Actually, I got the free copy because Richard Kostelanetz was preparing a second edition of his Dictionary of the Avant Gardes (for Schirmer's, believe it or not) and had invited me to do some entries for it, one of them to be on Beining. So I wrote to Guy for some information about himself and what he's most recently done to add to the much I already knew about both. He sent me some great photographs of full-color works I have to return, alas, plus the review copy of Spheres, and lots of other nice stuff. And I made the entry at the start of this column. I did entries on ten or twelve other people, too, but feel bad because I didn't do ten or twelve--or fifty--more, mainly for lack of time, and insufficient data (mostly having to do with such trivial matters day, month and year of birth). So, apologies to all I ought to have written into Richard's book but failed to.

So far this column doesn't seem that different from my previous ones to me but here's where everything changes, for I'm jumping into my next subject without one of my wonderfully professional transitions! It's a novel called Valley about which I wrote its author, "It reminded me somewhat of Bukowski (as novelist) but a Buk of a different generation/slant/style . . . mostly because usually so to the point, understated--a sort of bumming around into minor epiphanies. . . . I liked the collage-effect" (Warp Magazine accurately spoke of it as jumping "from genre to genre . . . (by using) a pastiche of journal entries, newspaper clippings, poetry and screenplay scenes"--graphics, too, I would add. Oh, the valley it's about is the San Fernando Valley and its characters are mostly twenty-somethings--sort of Hemingwayesquely feeling their way into literature and life as in The Sun Also Rises, it now strikes me--but it's been a long time since I read that (without the enjoyment that I read Valley), so who knows.

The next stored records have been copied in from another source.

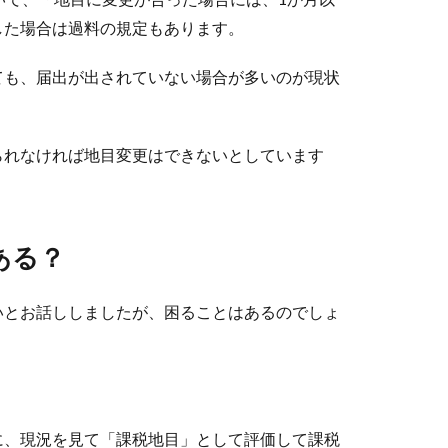
した場合は過料の規定もあります。
ても、届出が出されていない場合が多いのが現状
られなければ地目変更はできないとしています
。
ある？
いとお話ししましたが、困ることはあるのでしょ
に、現況を見て「課税地目」として評価して課税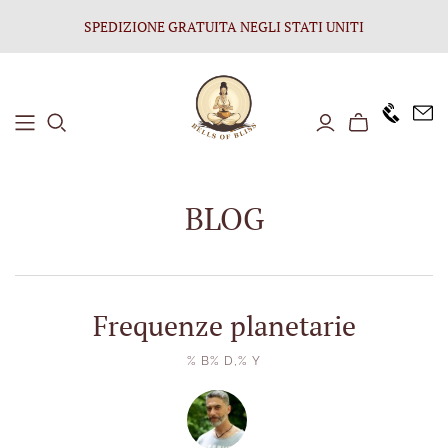
SPEDIZIONE GRATUITA NEGLI STATI UNITI
+1646 8
BLOG
Frequenze planetarie
% B% D,% Y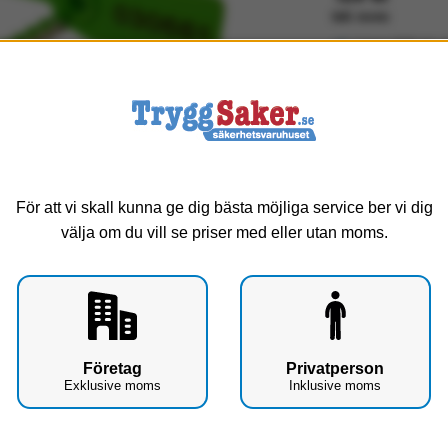
Exkl. moms
I lager (999 st) -
Service
För att vi skall kunna ge dig bästa möjliga service ber vi dig
B
välja om du vill se priser med eller utan moms.
Up
Företag
Privatperson
B
Exklusive moms
Inklusive moms
S
andsläckare eller varför inte nödutgången.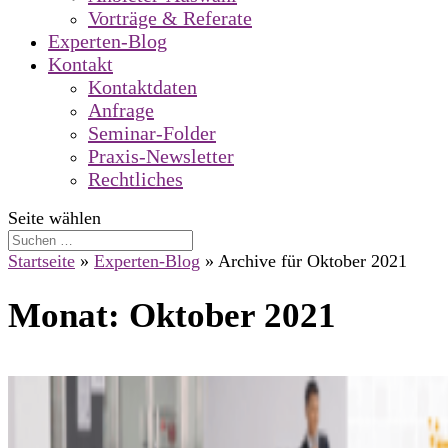
Vorträge & Referate
Experten-Blog
Kontakt
Kontaktdaten
Anfrage
Seminar-Folder
Praxis-Newsletter
Rechtliches
Seite wählen
Startseite
»
Experten-Blog
»
Archive für Oktober 2021
Monat:
Oktober 2021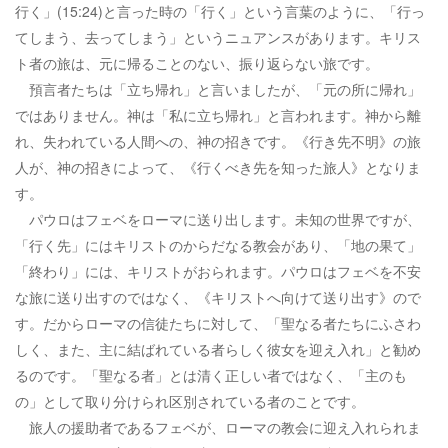
行く」(15:24)と言った時の「行く」という言葉のように、「行っ
てしまう、去ってしまう」というニュアンスがあります。キリス
ト者の旅は、元に帰ることのない、振り返らない旅です。
預言者たちは「立ち帰れ」と言いましたが、「元の所に帰れ」
ではありません。神は「私に立ち帰れ」と言われます。神から離
れ、失われている人間への、神の招きです。《行き先不明》の旅
人が、神の招きによって、《行くべき先を知った旅人》となりま
す。
パウロはフェベをローマに送り出します。未知の世界ですが、
「行く先」にはキリストのからだなる教会があり、「地の果て」
「終わり」には、キリストがおられます。パウロはフェベを不安
な旅に送り出すのではなく、《キリストへ向けて送り出す》ので
す。だからローマの信徒たちに対して、「聖なる者たちにふさわ
しく、また、主に結ばれている者らしく彼女を迎え入れ」と勧め
るのです。「聖なる者」とは清く正しい者ではなく、「主のも
の」として取り分けられ区別されている者のことです。
旅人の援助者であるフェベが、ローマの教会に迎え入れられま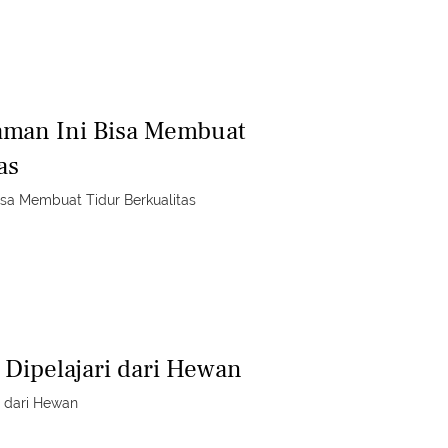
aman Ini Bisa Membuat
as
isa Membuat Tidur Berkualitas
 Dipelajari dari Hewan
i dari Hewan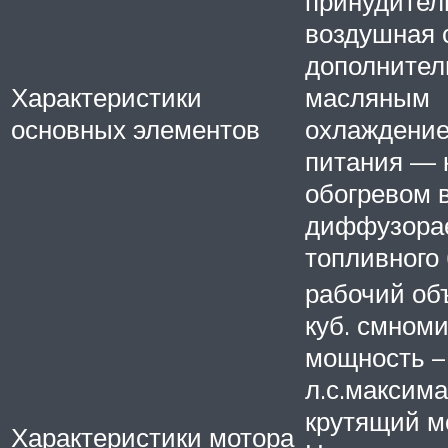
принудител
воздушная 
дополните
Характеристики
масляным
основных элементов
охлаждени
питания — 
обогревом 
диффузора
топливного 
рабочий об
куб. смном
мощность –
л.с.максим
крутящий м
Характеристики мотора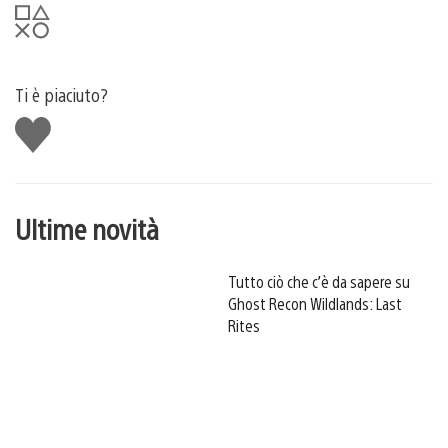
Ti è piaciuto?
Mi
piace
Ultime novità
Tutto ciò che c’è da sapere su
Ghost Recon Wildlands: Last
Rites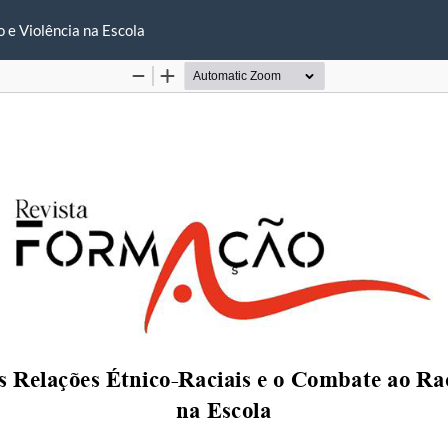
 e Violência na Escola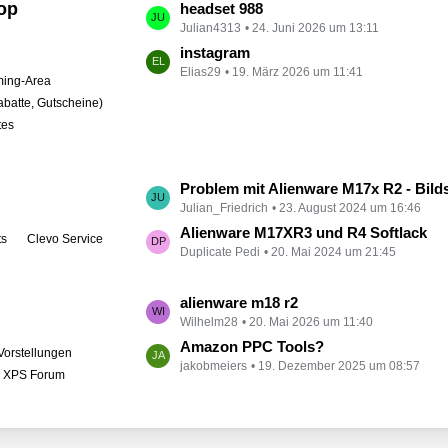
op
L
headset 988
t
Julian4313
24. Juni 2026 um 13:11
e
r
t
instagram
ä
Elias29
19. März 2026 um 11:41
z
ing-Area
g
t
abatte, Gutscheine)
e
e
tes
B
e
i
L
Problem mit Alienware M17x R2 - Bildschirm bleibt schwarz
t
Julian_Friedrich
23. August 2024 um 16:46
e
r
t
Alienware M17XR3 und R4 Softlack
ts
Clevo Service
ä
Duplicate Pedi
20. Mai 2024 um 21:45
z
g
t
e
e
L
alienware m18 r2
B
Wilhelm28
20. Mai 2026 um 11:40
e
e
t
Amazon PPC Tools?
Vorstellungen
i
jakobmeiers
19. Dezember 2025 um 08:57
z
l XPS Forum
t
t
r
e
ä
B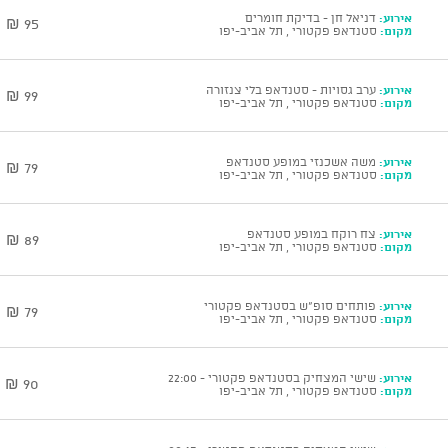
אירוע:
דניאל חן - בדיקת חומרים
95 ₪
מקום:
סטנדאפ פקטורי , תל אביב-יפו
אירוע:
ערב גסויות - סטנדאפ בלי צנזורה
99 ₪
מקום:
סטנדאפ פקטורי , תל אביב-יפו
אירוע:
משה אשכנזי במופע סטנדאפ
79 ₪
מקום:
סטנדאפ פקטורי , תל אביב-יפו
אירוע:
צח רוקח במופע סטנדאפ
89 ₪
מקום:
סטנדאפ פקטורי , תל אביב-יפו
אירוע:
פותחים סופ"ש בסטנדאפ פקטורי
79 ₪
מקום:
סטנדאפ פקטורי , תל אביב-יפו
אירוע:
שישי המצחיק בסטנדאפ פקטורי - 22:00
90 ₪
מקום:
סטנדאפ פקטורי , תל אביב-יפו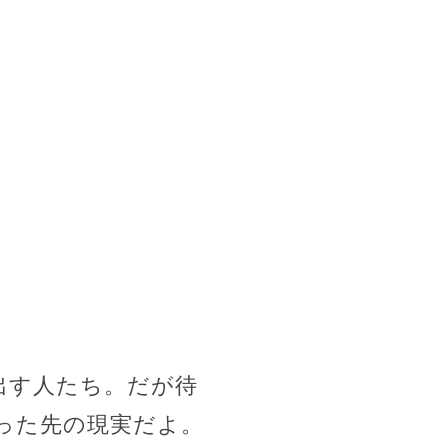
出す人たち。だが待
った先の現実だよ。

My poetry website, Comprepoetica, is in the list at the head of my column because I was going to get into a millenniatical spiel about all that's happened this century and all that will be happening next century which I expected to deposit me into some Serious Reminiscing about things like my SMR column, which first appeared in June 1993 and, with this, has now reappeared 36 times, and started to appear early this year at Comprepoetica, too. I was a little leery of rereading them, as I had to, to get the website editing right, but after I did, I felt okay about them. Enough to say more about them in my next installment of this series of columns.

Because I thought I ought to list some magazine above, too, and had a bunch mine editor, LF, had sent me lying around, Chiron Review made this column--even though it's not at all out of the experioddica universe. It's half contra-genteel, half mainstream poetry and prose--Marge Piercy, for instance, and an essay on Sharon Olds by Ron McFarland, some neo-Bukowski (very funny) lineated prose by Joan Jobe Smith about Bukowski, and several short reviews of books and magazines, including a good-heartedly supportive one of Lee Thorn's Fuck, which is out of the experioddica universe--at least to the degree of having poems in it by John M. Bennett. For that alone Chiron Review deserves this mention.